GOAL OF THE EXERCISE: Beginning at the line that includes "OpenCV camera frame", return each line exactly through the end of the listing, and no line before it.

+ + +

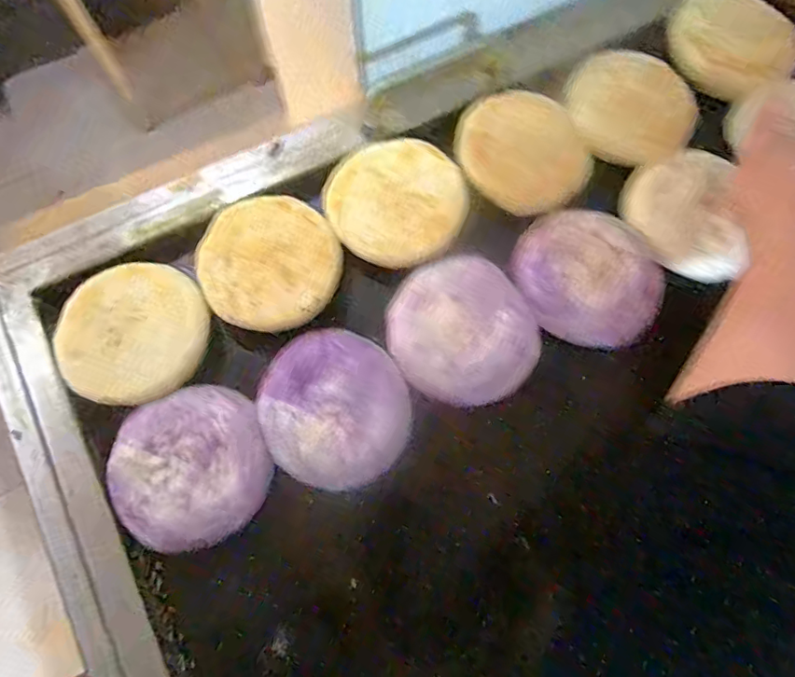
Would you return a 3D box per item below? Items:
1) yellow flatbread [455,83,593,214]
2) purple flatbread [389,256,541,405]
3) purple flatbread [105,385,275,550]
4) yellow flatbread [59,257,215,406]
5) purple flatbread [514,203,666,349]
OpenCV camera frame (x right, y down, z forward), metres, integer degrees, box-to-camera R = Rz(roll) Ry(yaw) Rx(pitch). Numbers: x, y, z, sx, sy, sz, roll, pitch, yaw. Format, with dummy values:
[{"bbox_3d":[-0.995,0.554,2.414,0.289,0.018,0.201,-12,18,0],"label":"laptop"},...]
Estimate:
[{"bbox_3d":[0.097,-0.150,0.415,0.097,0.011,0.109,-14,75,-6],"label":"yellow flatbread"},{"bbox_3d":[0.045,-0.007,0.384,0.100,0.010,0.110,0,74,-2],"label":"purple flatbread"},{"bbox_3d":[-0.138,0.086,0.357,0.098,0.020,0.101,0,74,-2],"label":"purple flatbread"},{"bbox_3d":[-0.187,-0.006,0.373,0.100,0.007,0.100,0,74,-2],"label":"yellow flatbread"},{"bbox_3d":[0.141,-0.046,0.396,0.108,0.006,0.102,0,74,-2],"label":"purple flatbread"}]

+ + +

SOLUTION FOR THIS PROBLEM:
OpenCV camera frame (x right, y down, z forward), metres, integer degrees, box-to-camera R = Rz(roll) Ry(yaw) Rx(pitch). Numbers: x, y, z, sx, sy, sz, roll, pitch, yaw. Format, with dummy values:
[{"bbox_3d":[-0.995,0.554,2.414,0.289,0.018,0.201,-12,18,0],"label":"laptop"},...]
Estimate:
[{"bbox_3d":[0.097,-0.150,0.415,0.097,0.011,0.109,-14,75,-6],"label":"yellow flatbread"},{"bbox_3d":[0.045,-0.007,0.384,0.100,0.010,0.110,0,74,-2],"label":"purple flatbread"},{"bbox_3d":[-0.138,0.086,0.357,0.098,0.020,0.101,0,74,-2],"label":"purple flatbread"},{"bbox_3d":[-0.187,-0.006,0.373,0.100,0.007,0.100,0,74,-2],"label":"yellow flatbread"},{"bbox_3d":[0.141,-0.046,0.396,0.108,0.006,0.102,0,74,-2],"label":"purple flatbread"}]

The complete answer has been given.